Поздним вечером двенадцатого дня сознание Лядащего заработало лихорадочно, словно после пинка. В дом напротив, где жил писарь губернской управы, вломилась дюжина непонятного вида людей. Что там происходило, толком было неясно, но когда из дома, обхватив голову руками, выскочил в одной рубашке хозяин, пробежал на подгибающихся ногах шагов десять и упал посреди грязной мостовой, Самусь покрылся холодным потом. Он глядел в щель приоткрытых ставень на мелко дергающуюся скрюченную спину соседа и слушал, как что-то заскрежетало по железной обивке его двери. Работа кузнецов оказалась отменной, хитроумные запоры не подкачали и взломщики ушли. Стуча зубами, Лядащий отошёл от окна, с полминуты разглядывал белки закатившихся глаз жены и протрусил на кухню. Затхлой воды оказалось немного - последние полкувшина.

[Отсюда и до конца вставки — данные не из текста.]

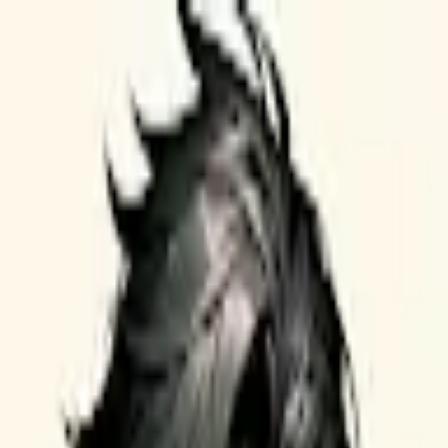
モバイルメニュー
サービス
クリエイターを探す
ONLIVE Studioについて
ログイン
アカウント登録
ログイン
sugi
@
gnrkhei
(C) SOUND ON LIVE, Inc. with a whole lot of ♥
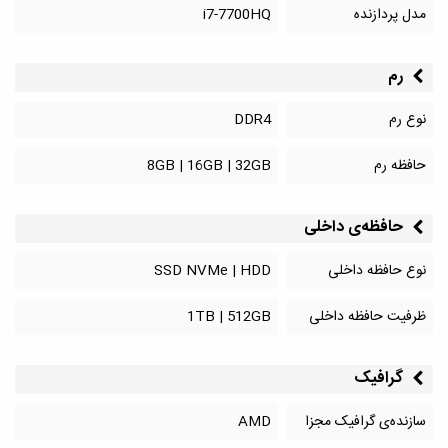
مدل پردازنده
i7-7700HQ
رم
نوع رم
DDR4
حافظه رم
8GB | 16GB | 32GB
حافظه‌‌ی داخلی
نوع حافظه داخلی
SSD NVMe | HDD
ظرفیت حافظه داخلی
1TB | 512GB
گرافیک
سازنده‌ی گرافیک مجزا
AMD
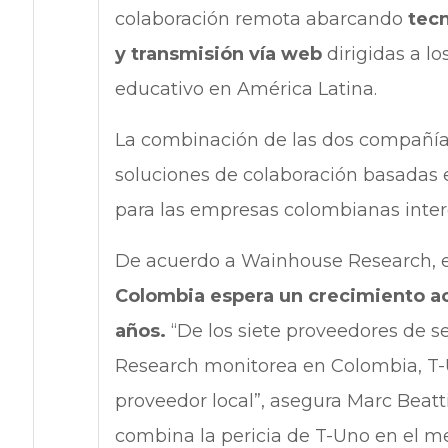
colaboración remota abarcando
tecn
y transmisión vía web
dirigidas a l
educativo en América Latina.
La combinación de las dos compañía
soluciones de colaboración basadas e
para las empresas colombianas inter
De acuerdo a Wainhouse Research, e
Colombia espera un crecimiento ac
años.
“De los siete proveedores de s
Research monitorea en Colombia, T-U
proveedor local”, asegura Marc Beattie
combina la pericia de T-Uno en el m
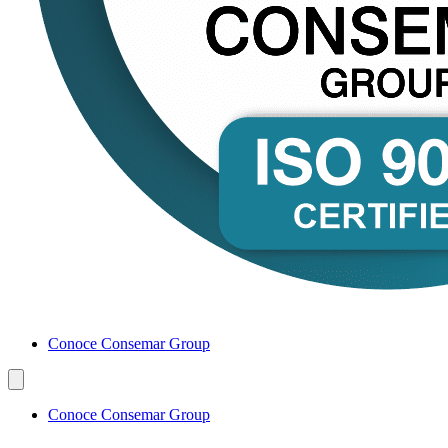
Conoce Consemar Group
Conoce Consemar Group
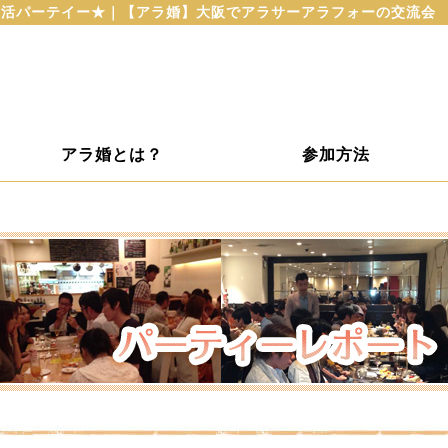
婚活パーテイー★｜【アラ婚】大阪でアラサーアラフォーの交流会
アラ婚とは？
参加方法
ト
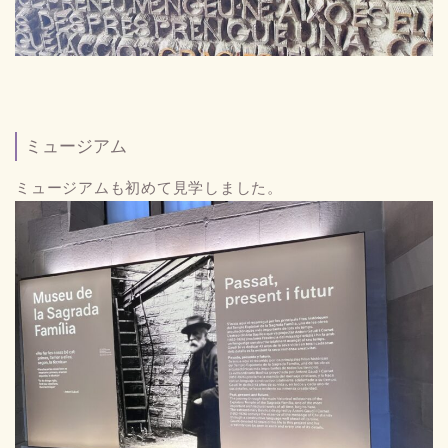
ミュージアム
ミュージアムも初めて見学しました。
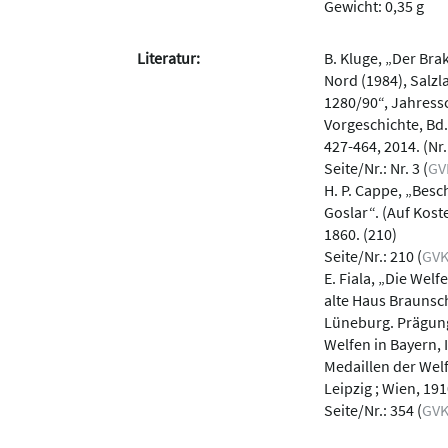
Gewicht: 0,35 g
Literatur:
B. Kluge, „Der Bra
Nord (1984), Salz
1280/90“, Jahressc
Vorgeschichte, Bd.
427-464, 2014. (Nr.
Seite/Nr.: Nr. 3 (
GV
H. P. Cappe, „Bes
Goslar“. (Auf Kost
1860. (210)
Seite/Nr.: 210 (
GV
E. Fiala, „Die Wel
alte Haus Braunsc
Lüneburg. Prägung
Welfen in Bayern, 
Medaillen der Welf
Leipzig ; Wien, 191
Seite/Nr.: 354 (
GV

У печи сиротливо валялось последнее полено. –«Надо же, -внезапно захихикал Самусь, -и готовить как раз нечего…»
Он бросился набивать пододеяльники и наволочки одеждой и обувью (жена давно зудела что надо бы выбросить старьё, а вот - пригодилось!), одеялами и остатками продуктов. Жена повалилась на пол, заверещала, что сама никуда не поедет и дочь не отдаст. Тупая, безмозглая баба, говорящая задница! Самусю пришлось надавать ей звонких пощёчин. Дочь, правда, оказалась более сообразительной, корчила кислые рожи, но подчинялась. Всё собранное Лядащий торопливо запихал в повозку, затолкал туда же тихо скулящую жену с дочерью, запряг голодного Резвого (надо же, руки делали всё сами, не забыли сельского детства!) и заполночь вывел под уздцы на зловеще пустынную улицу.

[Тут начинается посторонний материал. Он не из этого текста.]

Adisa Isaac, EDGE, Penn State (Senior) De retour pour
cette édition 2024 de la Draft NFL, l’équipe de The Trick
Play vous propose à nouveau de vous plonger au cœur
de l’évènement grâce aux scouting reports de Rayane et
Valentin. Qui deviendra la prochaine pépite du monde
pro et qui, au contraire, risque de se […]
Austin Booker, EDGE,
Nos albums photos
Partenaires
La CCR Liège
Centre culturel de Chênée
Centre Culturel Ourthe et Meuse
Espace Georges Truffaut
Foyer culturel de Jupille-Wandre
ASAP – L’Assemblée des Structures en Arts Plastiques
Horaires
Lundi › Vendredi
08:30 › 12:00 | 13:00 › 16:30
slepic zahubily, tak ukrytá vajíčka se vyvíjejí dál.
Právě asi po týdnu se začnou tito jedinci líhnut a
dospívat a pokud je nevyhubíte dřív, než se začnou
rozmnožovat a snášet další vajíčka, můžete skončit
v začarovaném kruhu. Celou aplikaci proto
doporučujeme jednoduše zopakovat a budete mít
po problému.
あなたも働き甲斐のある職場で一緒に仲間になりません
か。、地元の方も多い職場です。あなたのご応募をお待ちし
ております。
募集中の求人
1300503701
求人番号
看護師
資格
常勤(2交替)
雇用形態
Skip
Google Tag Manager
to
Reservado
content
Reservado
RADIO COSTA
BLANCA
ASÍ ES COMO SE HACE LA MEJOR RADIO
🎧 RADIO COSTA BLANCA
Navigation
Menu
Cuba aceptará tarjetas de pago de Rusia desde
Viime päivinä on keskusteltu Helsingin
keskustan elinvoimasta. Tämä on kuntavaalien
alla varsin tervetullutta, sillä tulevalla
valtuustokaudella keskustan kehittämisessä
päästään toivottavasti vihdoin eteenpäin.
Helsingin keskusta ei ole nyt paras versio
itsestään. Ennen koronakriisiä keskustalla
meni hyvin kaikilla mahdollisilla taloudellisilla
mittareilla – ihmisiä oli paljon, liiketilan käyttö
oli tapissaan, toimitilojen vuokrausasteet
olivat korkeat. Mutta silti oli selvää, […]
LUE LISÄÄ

А дальше произошло нечто невероятное, о чём Лядащий и мечтать не смел - им удалось выбраться из Поползаевска совершенно беспрепятственно. Чья-то стрела, выпущенная вслед и застрявшая в задней стенке повозки и вопли забиваемого насмерть в парке - не в счёт.
На рассвете, уже далеко от города, Резвый упал.
– Замучил животину.
– укоризненно сказал оказавшийся рядом крестьянин, с отвращением оглядывая Самуся.- Ну ты и урод, горожанин!

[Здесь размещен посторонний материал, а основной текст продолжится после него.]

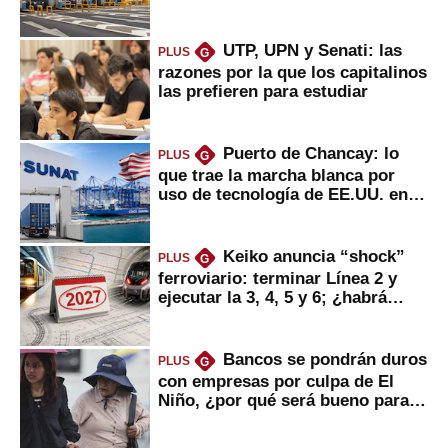
usuarios?
UTP, UPN y Senati: las
PLUS
G
razones por la que los capitalinos
las prefieren para estudiar
Puerto de Chancay: lo
PLUS
G
que trae la marcha blanca por
uso de tecnología de EE.UU. en
mercancías
Keiko anuncia “shock”
PLUS
G
ferroviario: terminar Línea 2 y
ejecutar la 3, 4, 5 y 6; ¿habrá
avances?
Bancos se pondrán duros
PLUS
G
con empresas por culpa de El
Niño, ¿por qué será bueno para
ahorristas?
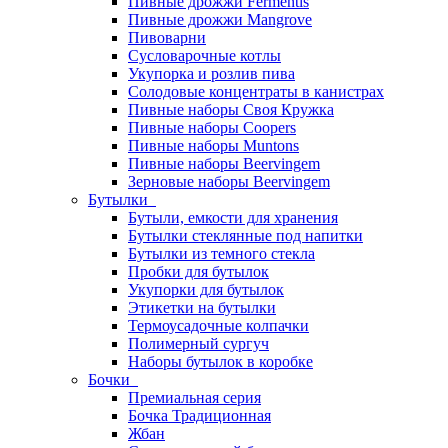
Пивные дрожжи Fermentis
Пивные дрожжи Mangrove
Пивоварни
Сусловарочные котлы
Укупорка и розлив пива
Солодовые концентраты в канистрах
Пивные наборы Своя Кружка
Пивные наборы Coopers
Пивные наборы Muntons
Пивные наборы Beervingem
Зерновые наборы Beervingem
Бутылки
Бутыли, емкости для хранения
Бутылки стеклянные под напитки
Бутылки из темного стекла
Пробки для бутылок
Укупорки для бутылок
Этикетки на бутылки
Термоусадочные колпачки
Полимерный сургуч
Наборы бутылок в коробке
Бочки
Премиальная серия
Бочка Традиционная
Жбан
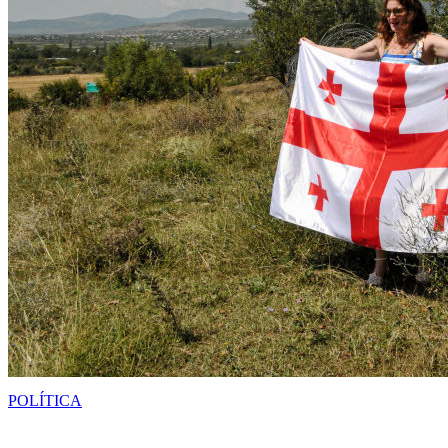
POLÍTICA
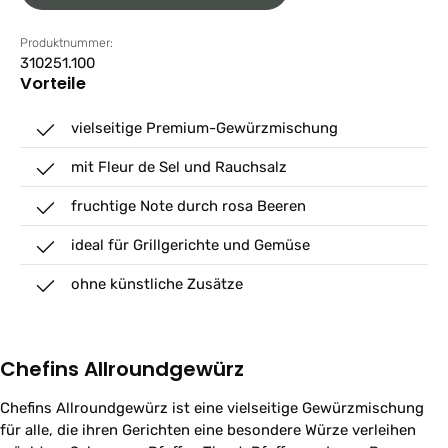
Produktnummer:
310251.100
Vorteile
vielseitige Premium-Gewürzmischung
mit Fleur de Sel und Rauchsalz
fruchtige Note durch rosa Beeren
ideal für Grillgerichte und Gemüse
ohne künstliche Zusätze
Chefins Allroundgewürz
Chefins Allroundgewürz ist eine vielseitige Gewürzmischung
für alle, die ihren Gerichten eine besondere Würze verleihen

Он наотрез отказался продать лошадь за всё Лядащево золото и шкатулку с украшениями впридачу: -На кой мне цацки? Давай так - это ты мне коня уступишь, выхожу его, а в обмен дам мешок брюквы.
– А как же я?!
– Да тут до оврага рукой подать!
– загадочно утешил крестьянин, ухмыляясь в нечёсаную бороду.
– Дотолкаешь.
Он действительно отдал мешок брюквы, помог подняться Резвому, поглаживая коня и утешительно шепча тому что-то на ухо, увёл прочь.
Что имел в виду «землеройка», Лядащий понял, когда совершенно изнемождённый дотолкал повозку до поворота лесной дороги. В почти отвесных глиняных стенах большого оврага рыли норы бездомные бродяги, изрядно разбавленные в последние дни такими же беглецами, как Лядащий. Удача ещё раз ехидно улыбнулась Самусевому семейству: буквально накануне бесследно сгинула четвёрка обитателей шестнадцатой норы (поговаривали, будто они подались прибиваться к Братству) и Лядащие тут же её заняли. Передвигаться по новому жилищу, тёмному и тесному, можно было только согнувшись в три погибели, но в нём было на удивление сухо и не холодно. У самого входа, с точным расчётом, чтобы дым не заносило внутрь, прежние обитатели устроили выложенный битым кирпичом очаг. В глубине находились лежбища. Вонючее тряпьё, служившее предшественникам постелями, Самусь выкинул, опасаясь вшей. Натаскал сухой полыни, закрыл одеялами, подивился, насколько удачно получилось.